__WORK INSTRUCTIONS__
What lines in the records below include the word "wall"? Return each one.

=== Begin Enclosure ===

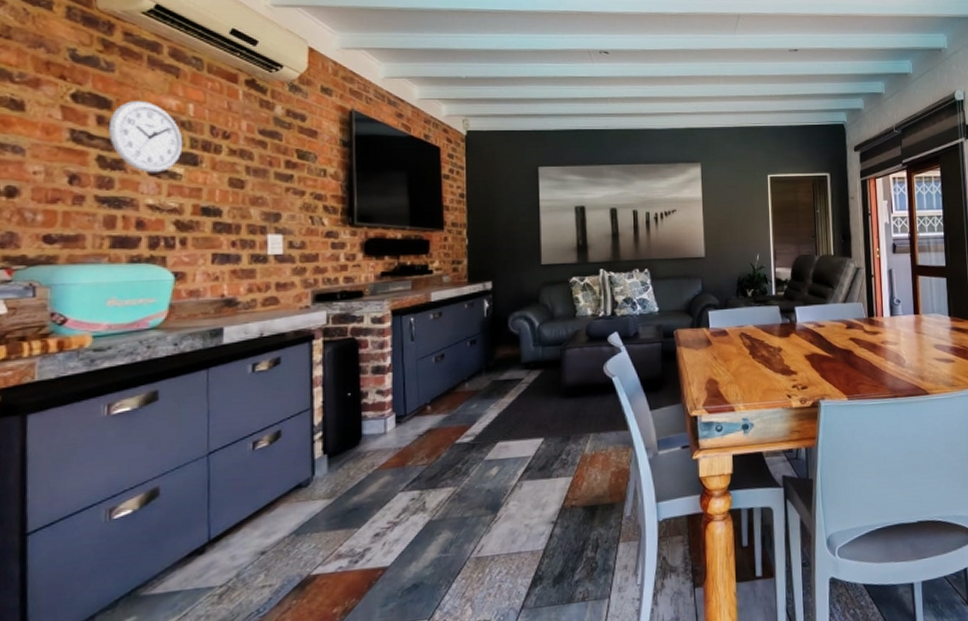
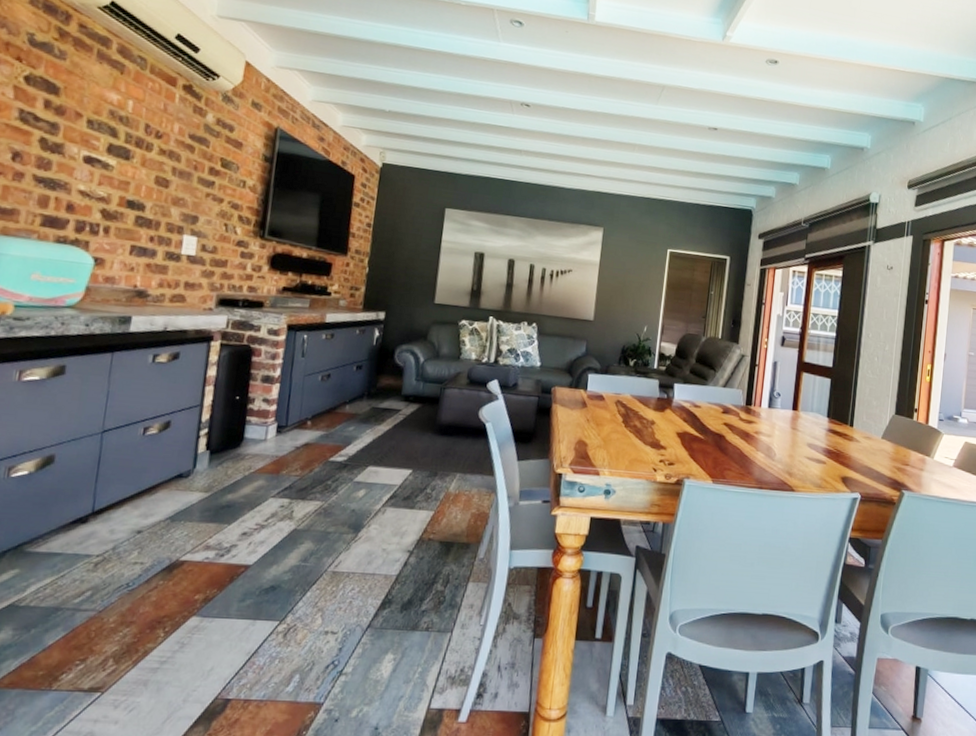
wall clock: present [108,101,183,173] -> none [52,90,119,162]

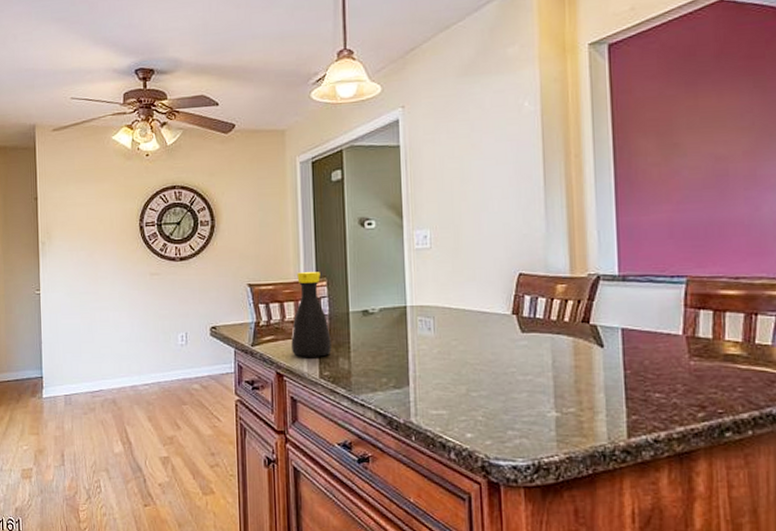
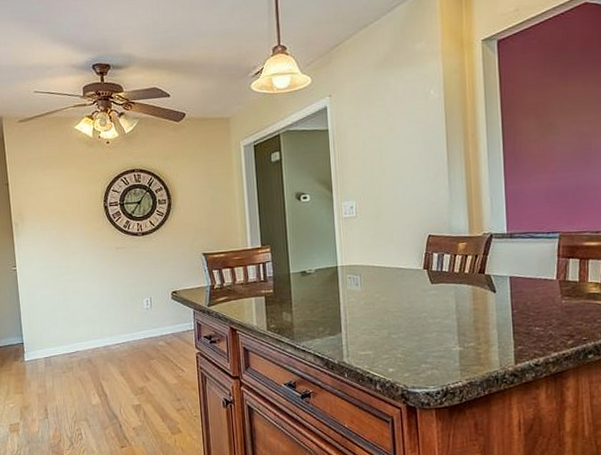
bottle: present [291,272,332,357] -> none [242,240,276,314]

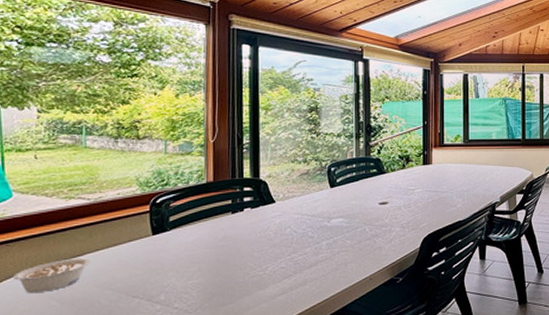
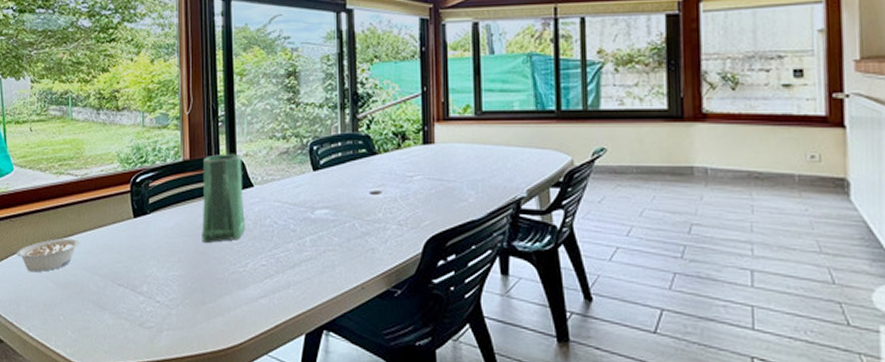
vase: none [223,175,267,252] -> present [202,153,246,243]

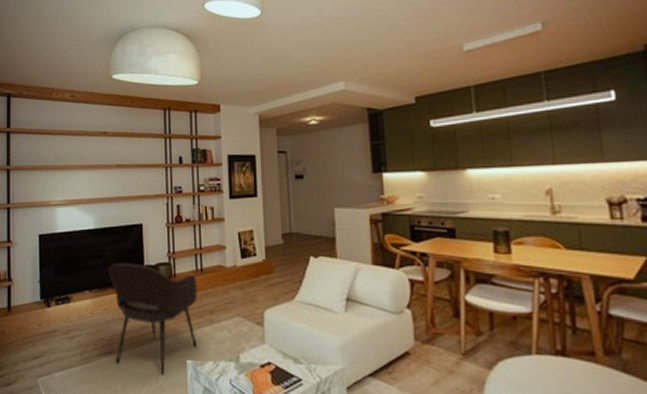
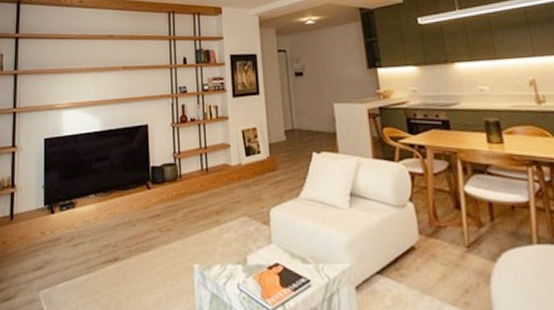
armchair: present [108,262,198,375] -> none [114,163,204,282]

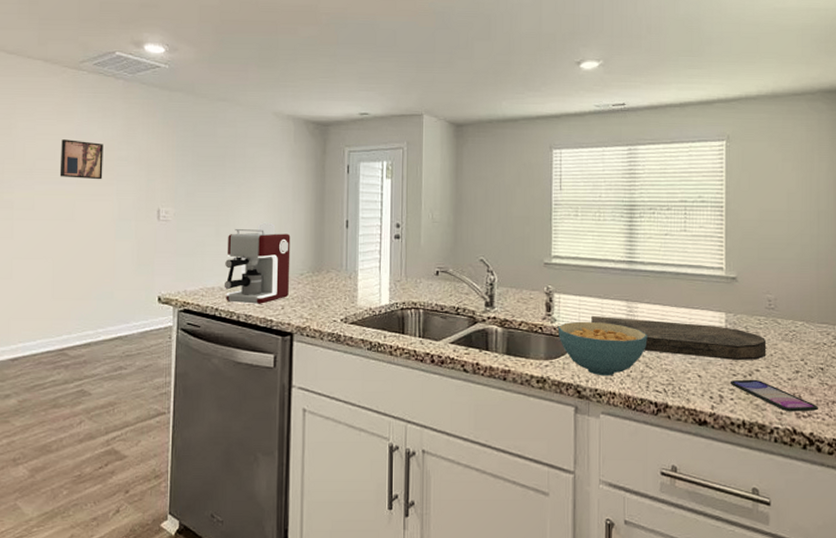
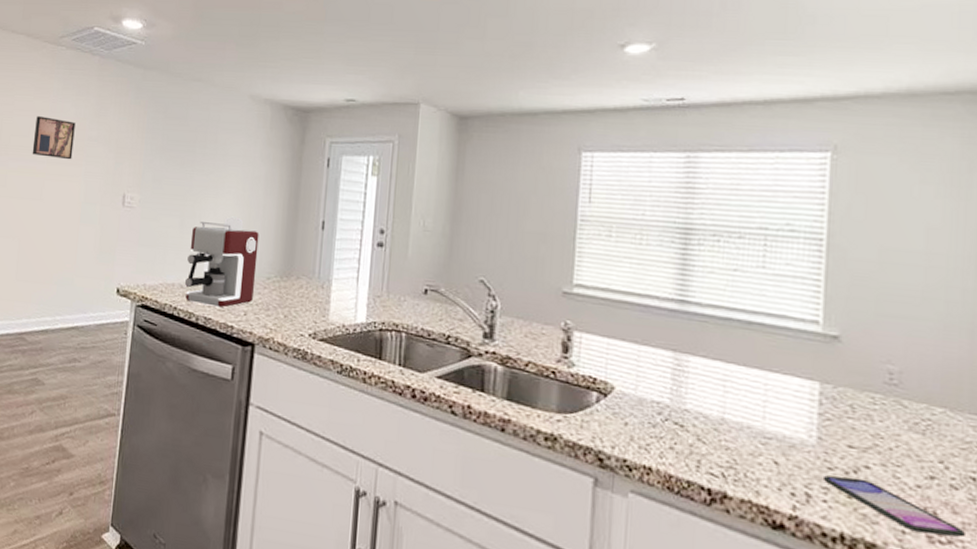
cereal bowl: present [557,321,648,376] -> none [576,369,702,446]
cutting board: present [591,315,767,361] -> none [623,364,884,453]

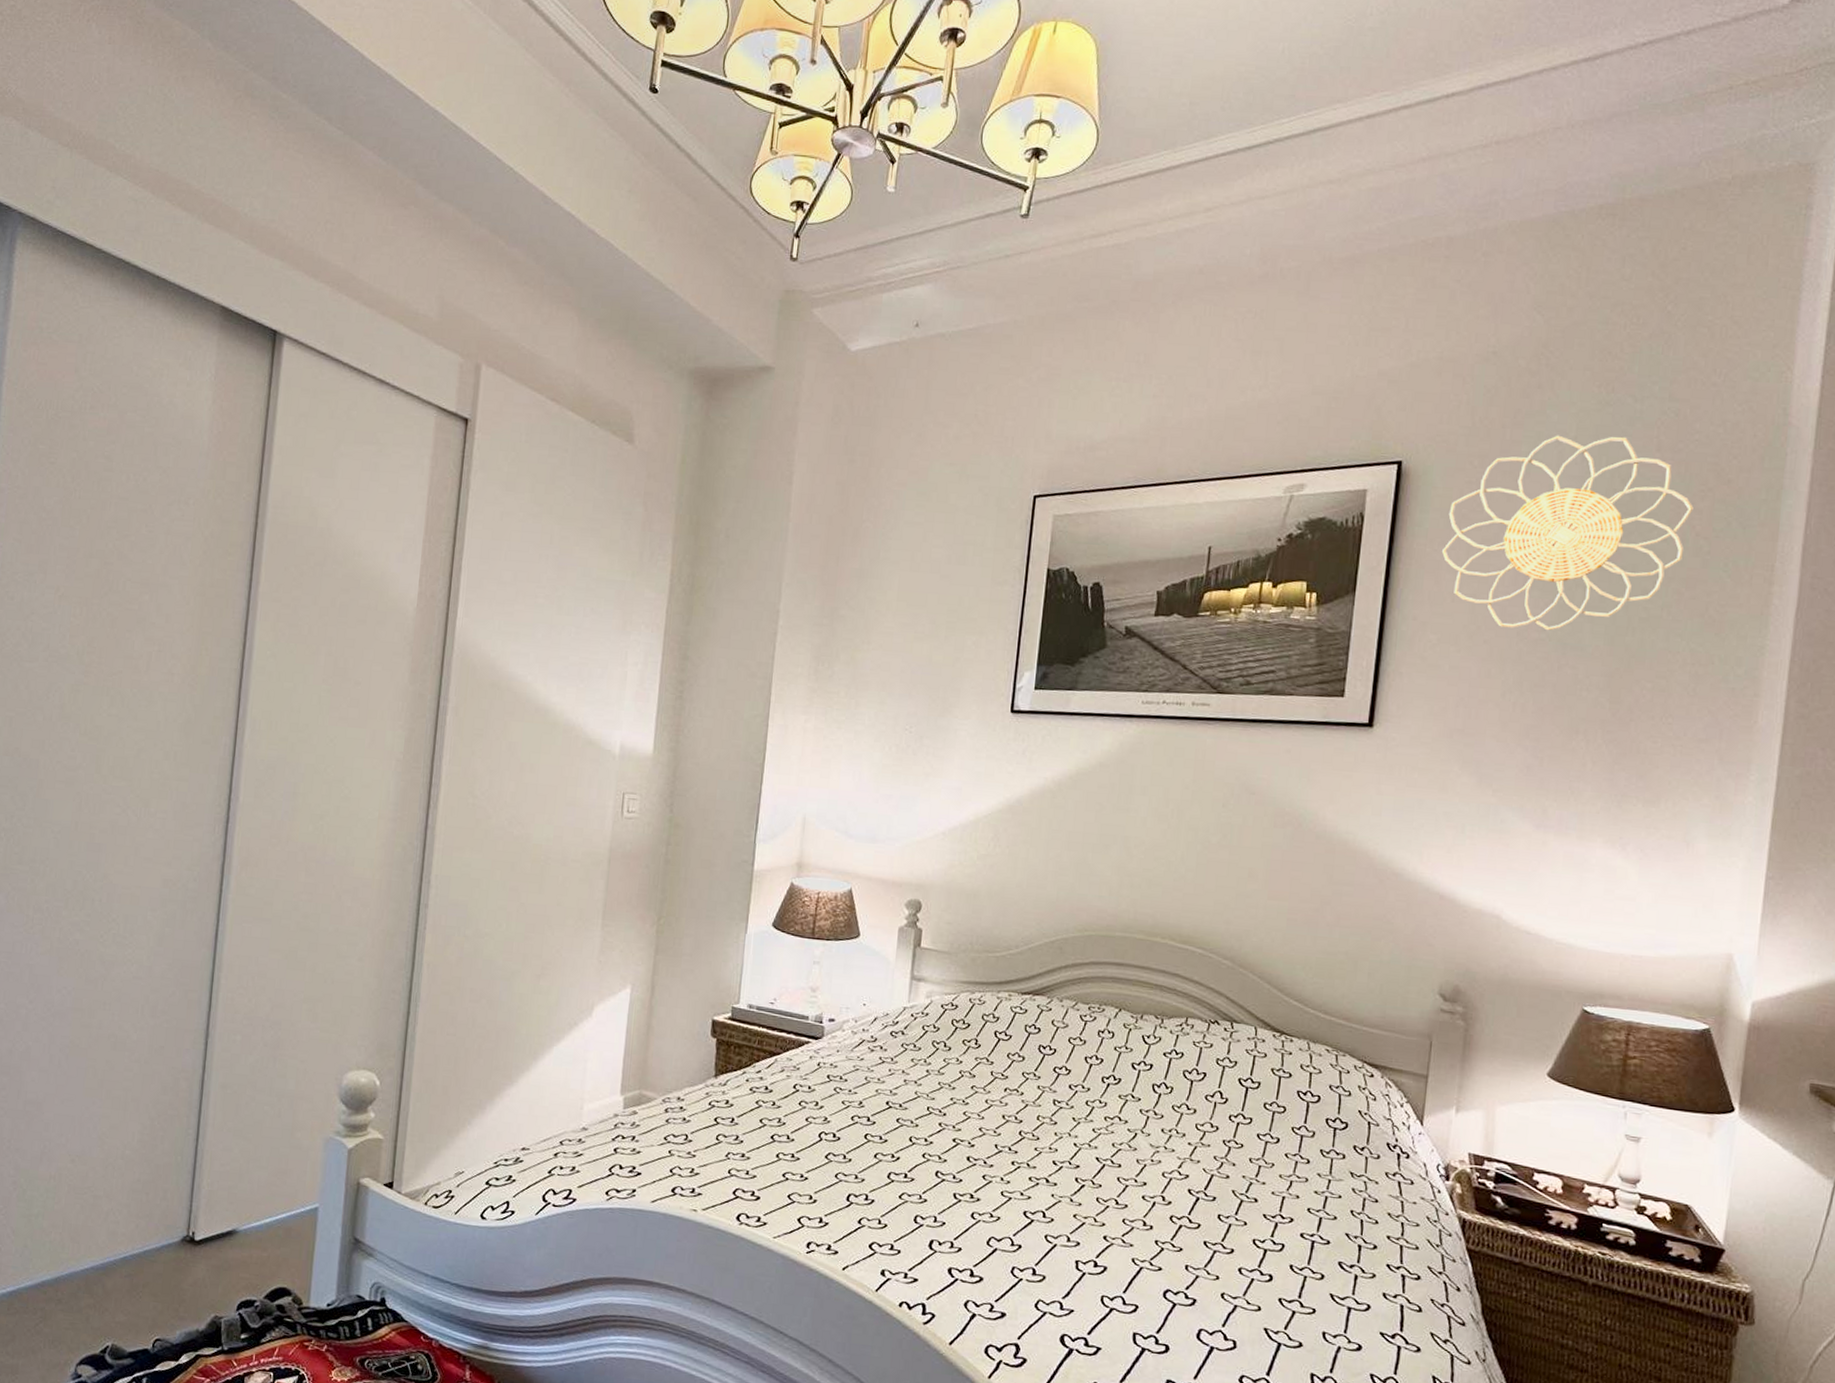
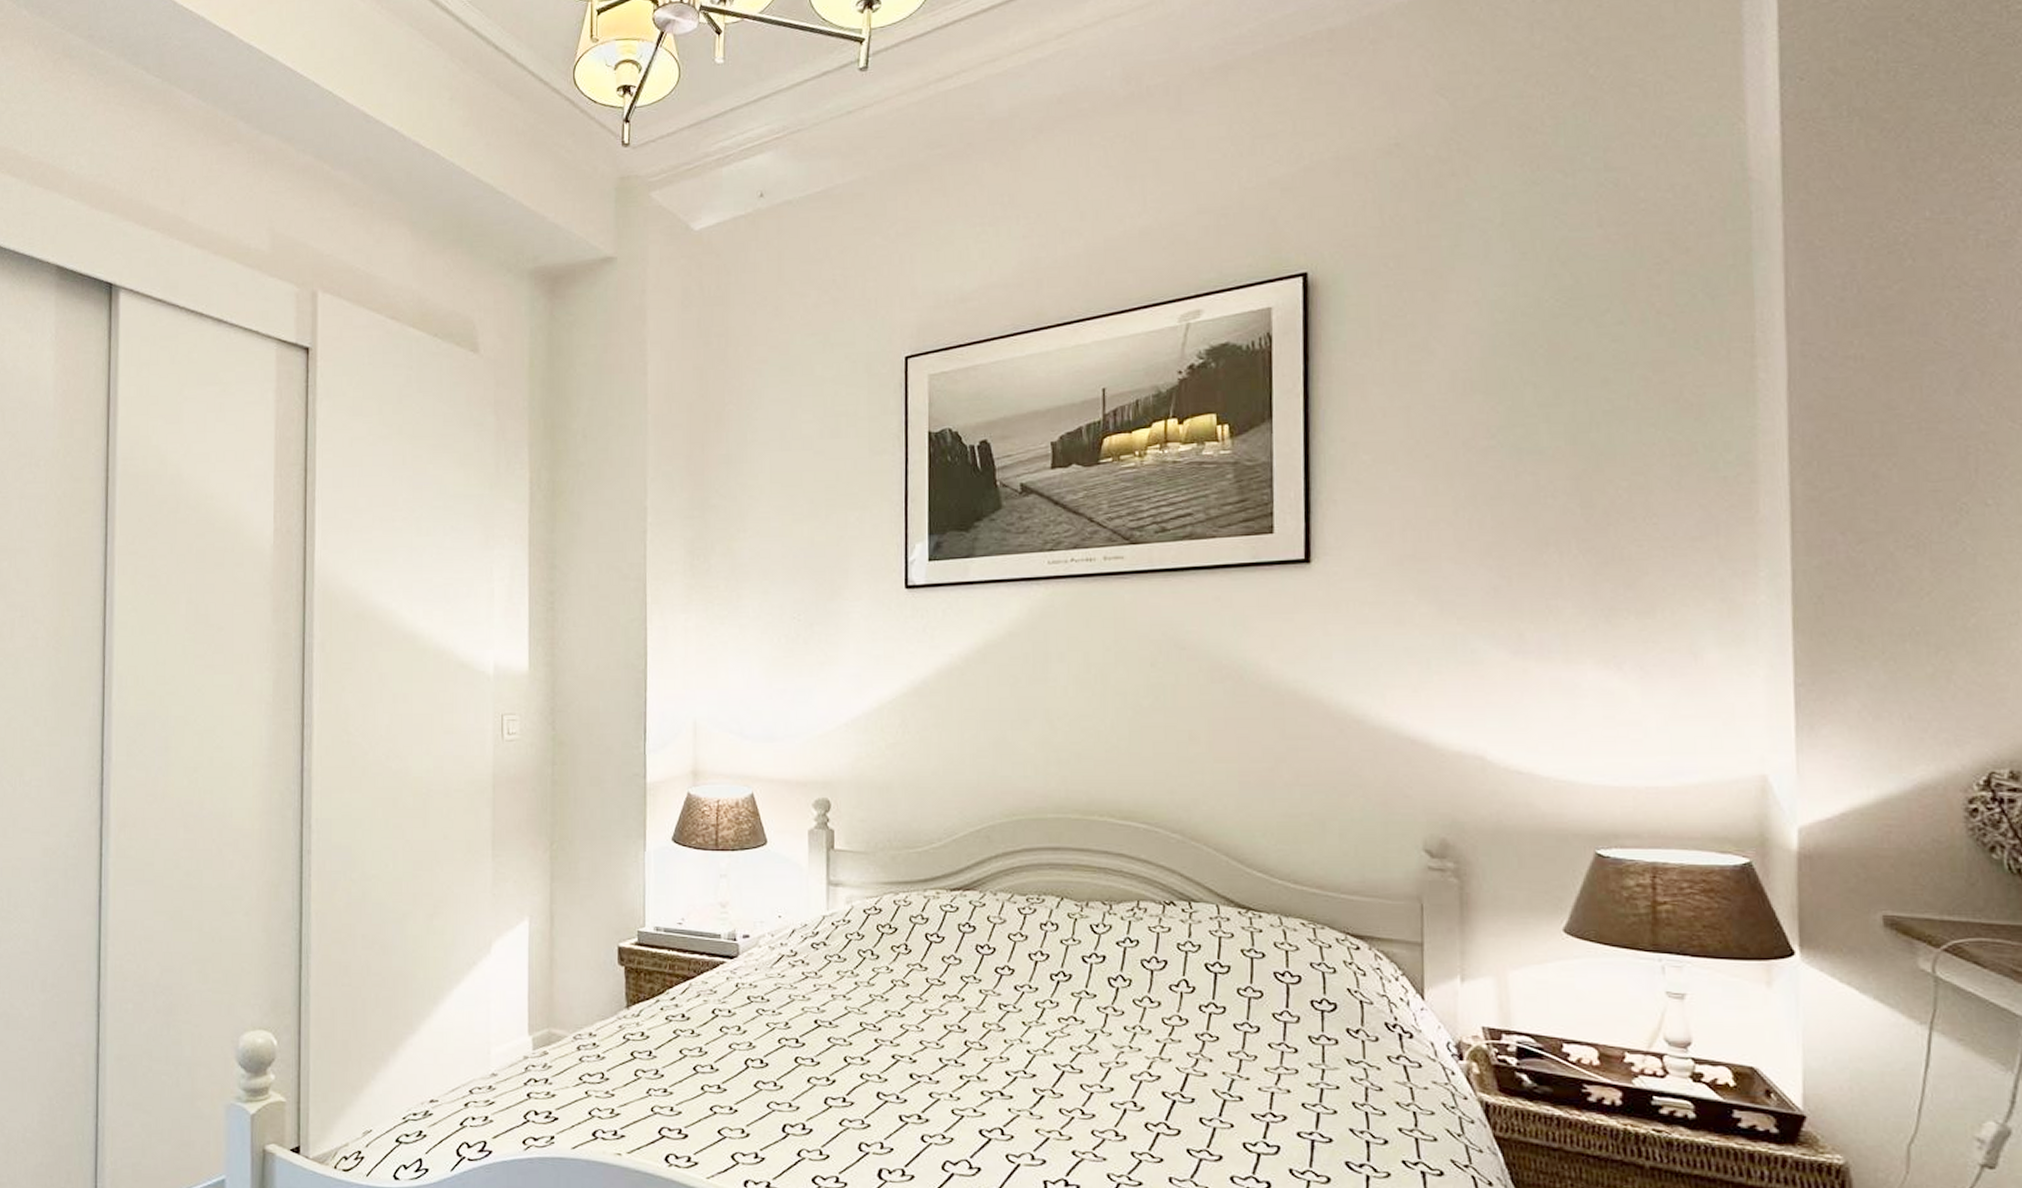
decorative wall piece: present [1442,435,1694,631] -> none [1365,216,1650,439]

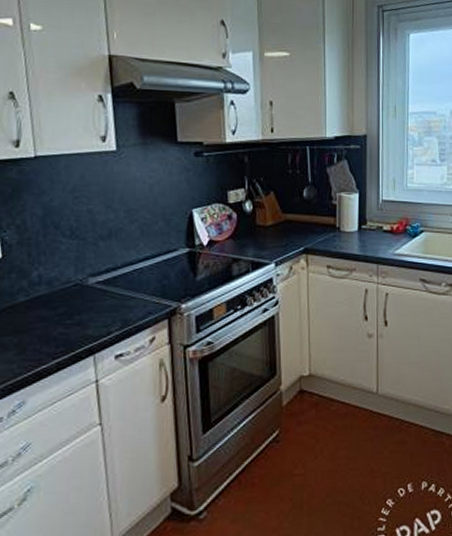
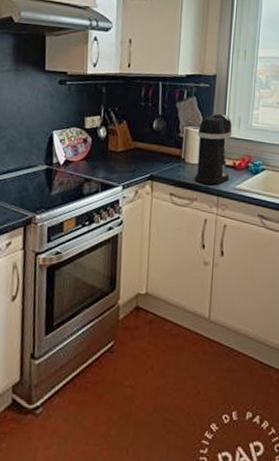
coffee maker: none [351,176,388,253] -> present [194,113,232,185]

=== End Enclosure ===

__OUTPUT__
wall clock: present [108,101,183,173] -> none [52,90,119,162]
decorative wall piece: present [1442,435,1694,631] -> none [1365,216,1650,439]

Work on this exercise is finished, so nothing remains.